World Down Syndrome Day

Tomorrow is World Down Syndrome Day.  Trisomy of the 21st chromosome or "Trisomy 21" = 3/21.  Get it?  There is beautiful symmetry in those numbers, if you think about them.  I don't usually wax poetic about math, but 3 and 7 are both numbers representative of perfection.  Three times seven, a trinity of perfection on the 21st chromosome, and children with Down syndrome get it threefold.  They are, indeed, genetically blessed, and I wonder sometimes why the world sees them as imperfect. 

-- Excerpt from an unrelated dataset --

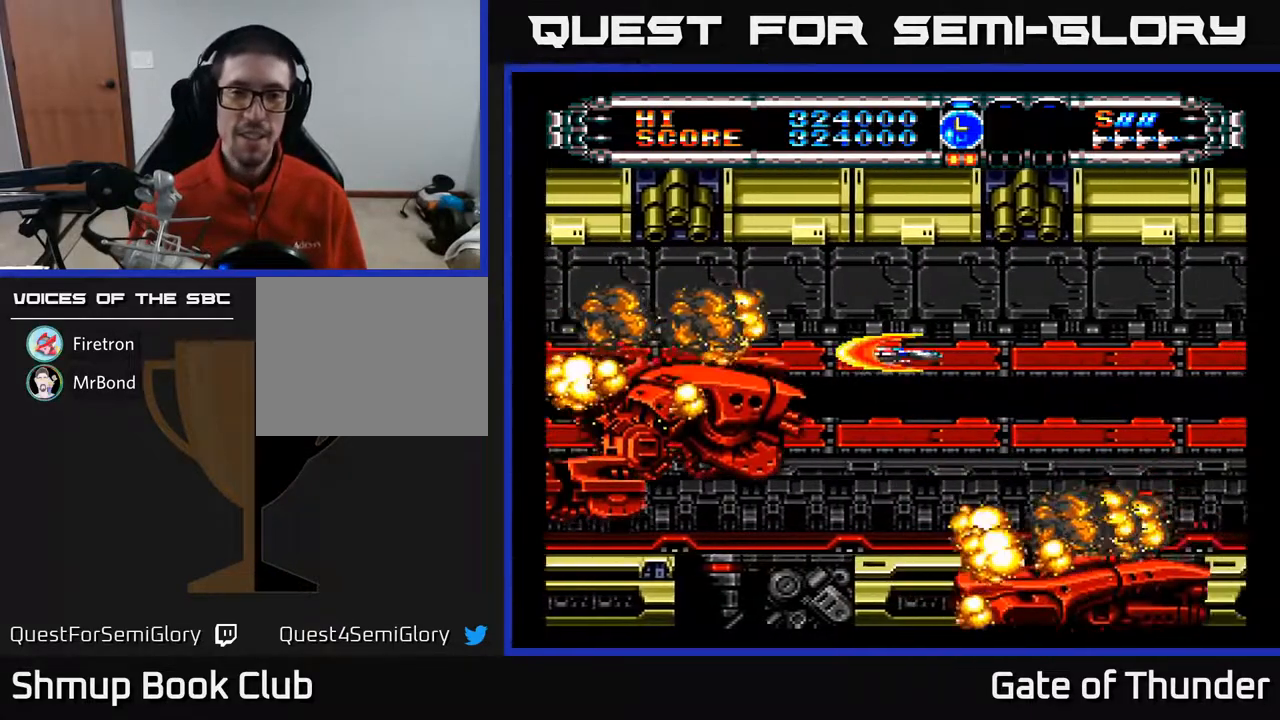
{"buttons": ["A"], "left_stick": "center", "events": []}
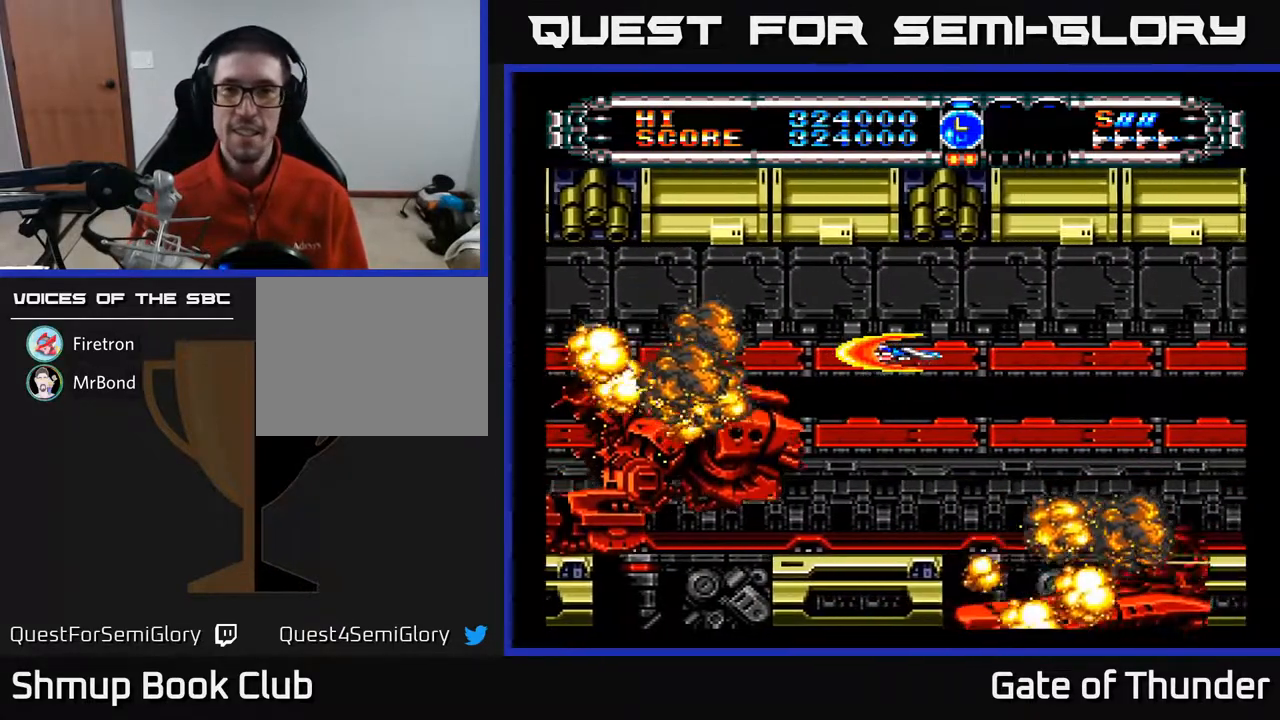
{"buttons": [], "left_stick": "center", "events": [[317, "A", "up"]]}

The world does see them as imperfect, unfortunately.  Only 10% of those diagnosed prenatally are born... and that's not because of any medical problems, either.  Recently a "wrongful birth" lawsuit awarded nearly $3 million to a couple whose daughter was born with Down syndrome after testing indicated she did not have it.  They would have had her killed prenatally if they had known.  Now we have even "better" tests, giving results earlier in pregnancy, and some experts predict that it may be possible to create a world without Down syndrome.  Funding for research in Down syndrome is hard enough to come by; if the population is reduced much more, it will most likely dry up altogether.  The tragedy of all this is that, of all genetic disorders, Down syndrome is by far the easiest to live with, and live well.  The days of routine institutionalization (at least in the U.S.)  are so far in the past, and positive role models with Down syndrome are so easy to come by, that I truly do not understand why the negative stereotypes persist.  If I can do a little with this blog to help that, all the better.

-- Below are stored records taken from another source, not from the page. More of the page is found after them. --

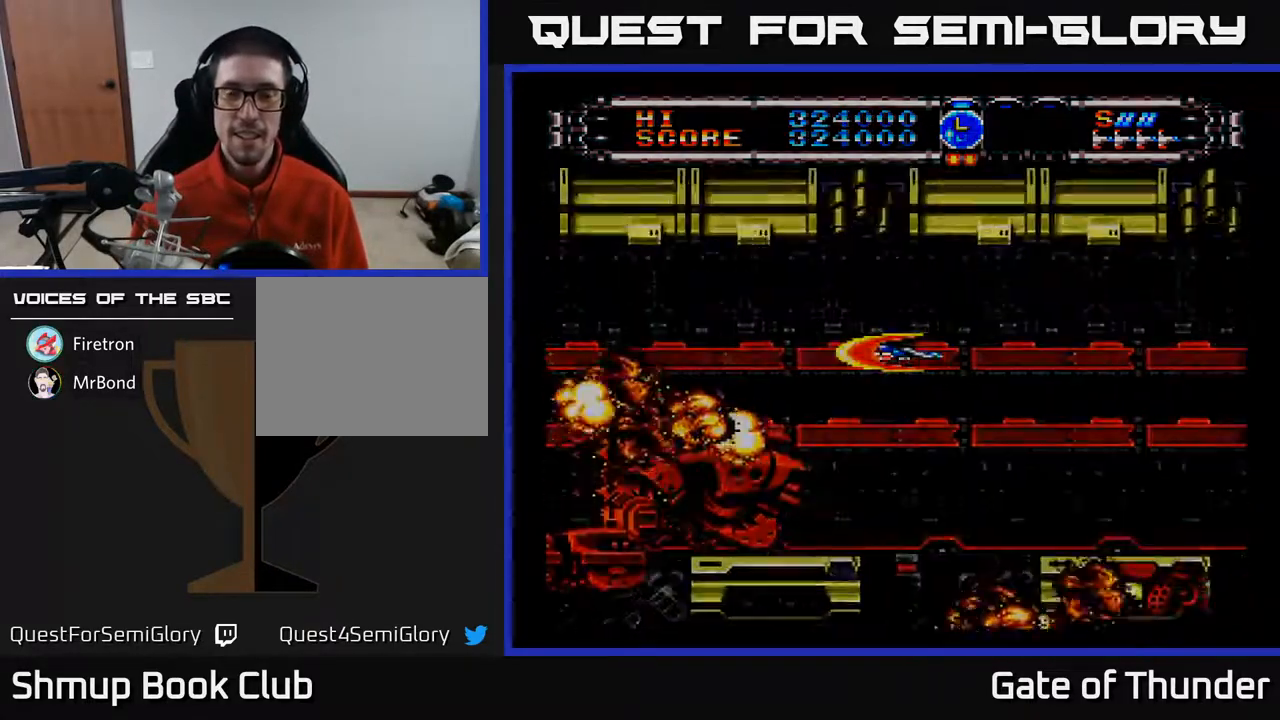
{"buttons": [], "left_stick": "center", "events": []}
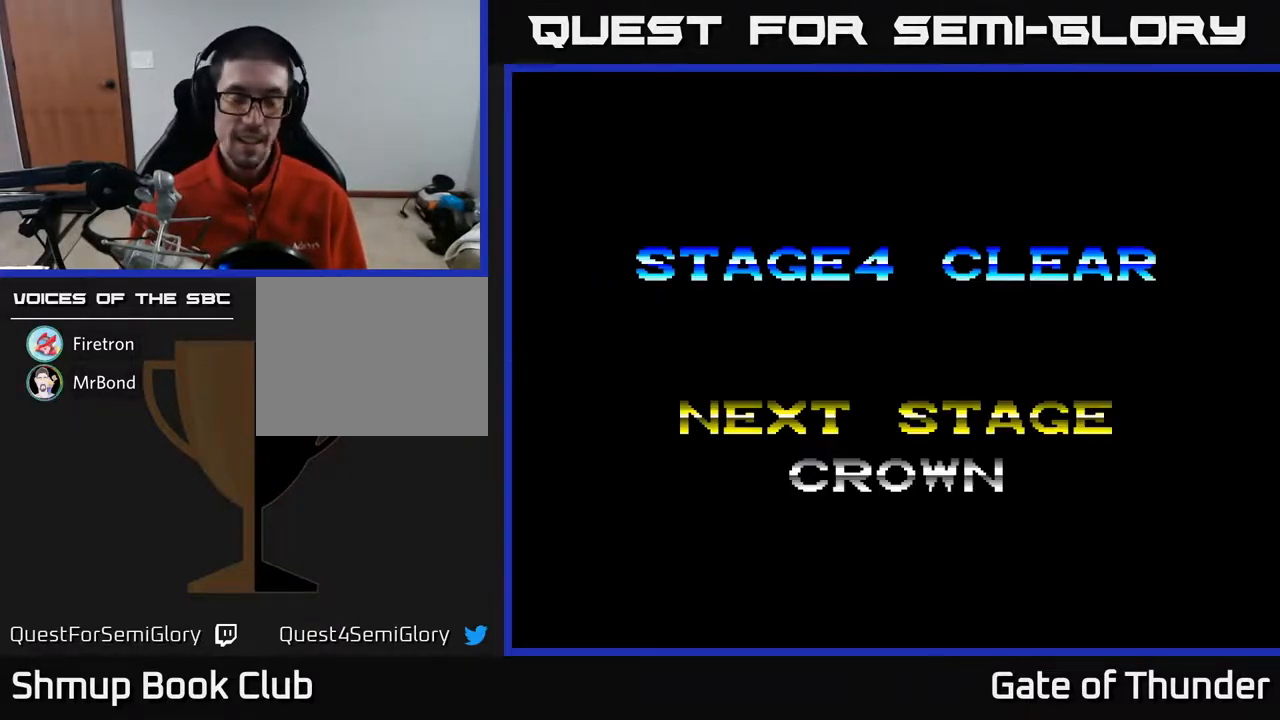
{"buttons": [], "left_stick": "center", "events": []}
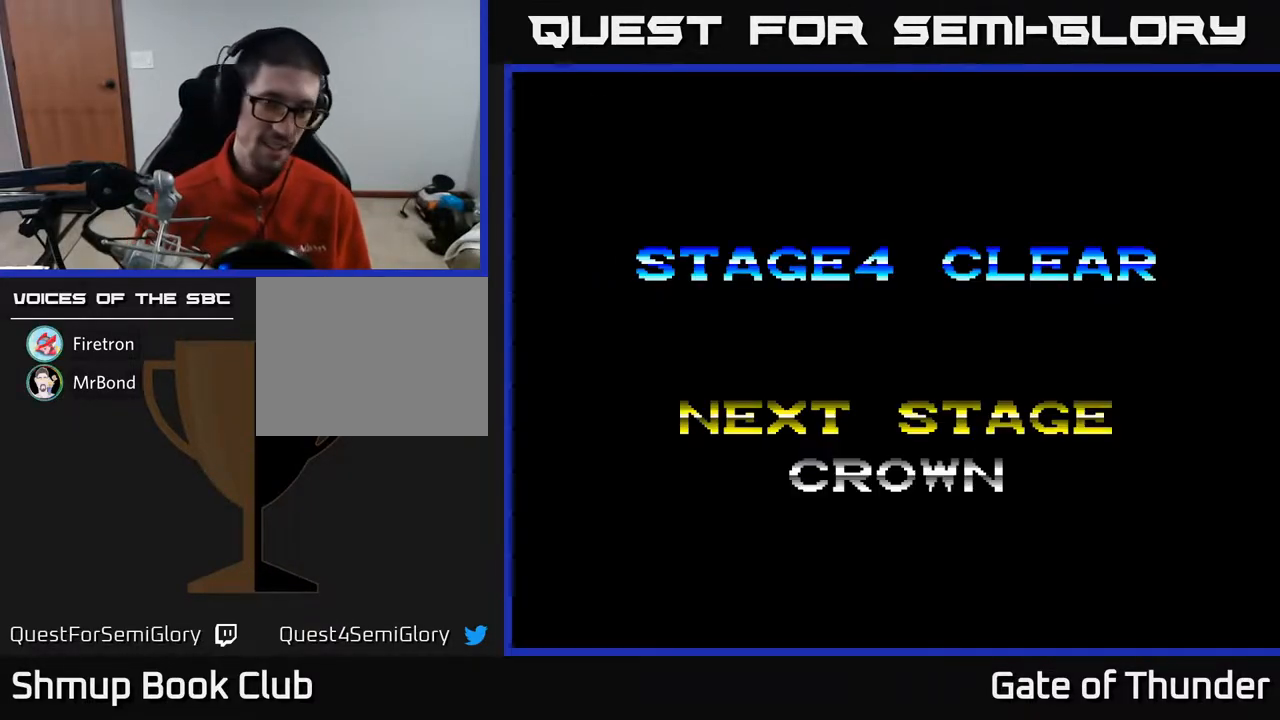
{"buttons": [], "left_stick": "center", "events": []}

At least in the Western world, individuals with Down syndrome are provided the best medical care once they are born, and with intensive education, they are living lives that are productive and independent.  I remember being surprised to find out that some people were a bit envious of me for having a baby with Down syndrome.  I discovered why that might be when she was the mildest-tempered of all my four children, the quickest to potty-train, and the most unfailingly cheerful.  For a lovely article with some perspectives on children with Down syndrome and why they should be welcomed, check this one out.

Some other thoughts to check out:

Why you should avoid the "R-word" as a joke or insult.

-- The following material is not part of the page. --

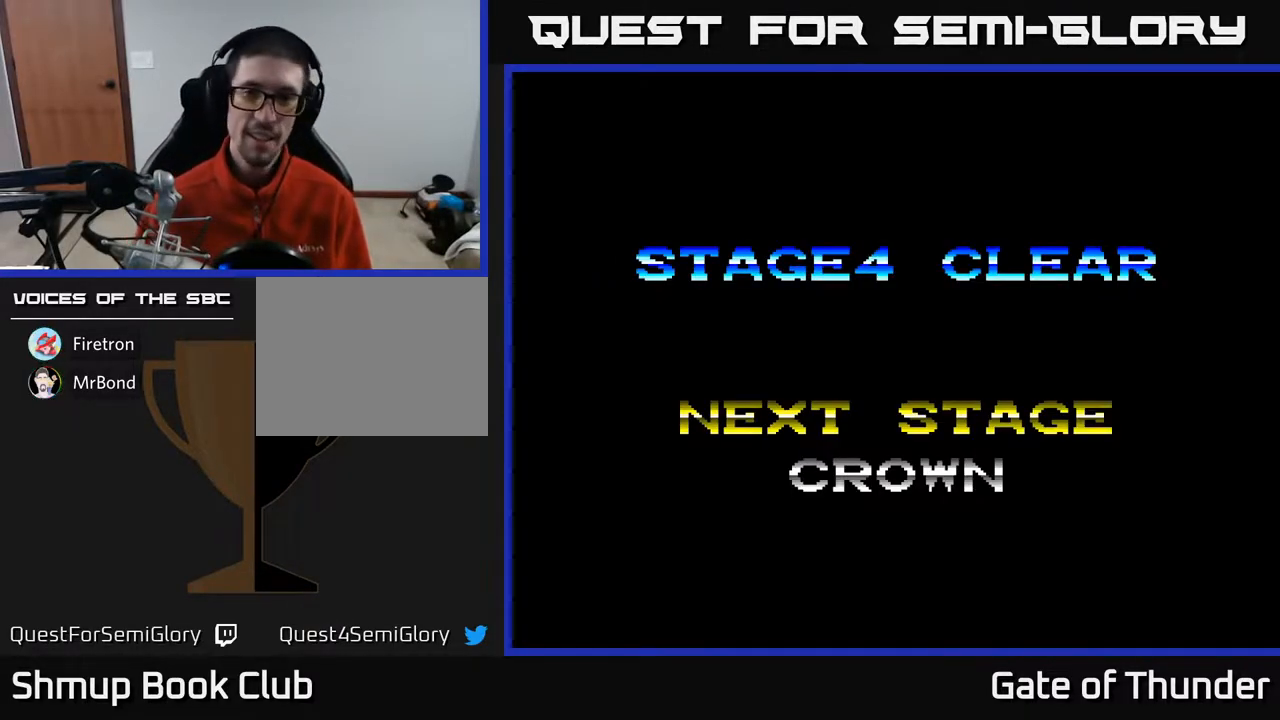
{"buttons": [], "left_stick": "center", "events": []}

The beautiful story of Katie, adopted from Eastern Europe at age 9 weighing less than 11 pounds.  She has doubled her weight in a few months with her forever family and has opened the way for other neglected children to be adopted as well.  Reece's Rainbow is an adoption ministry specializing in facilitating international Down syndrome adoptions; many children languish in orphanages and even adult mental institutions who would blossom and grow with a loving and stable family.

Reasons to celebrate Down syndrome.

Enjoying the Small Things, capturing the beauty of these children.

Noah's Dad, who blogs about the joys and challenges of bringing up a very special baby.

Then He took a little child and set him in the midst of them.  And when He had taken him in His arms, He said to them, "Whoever receives one of these little children in My name receives Me; and whoever receives Me, receives not Me but Him who sent Me."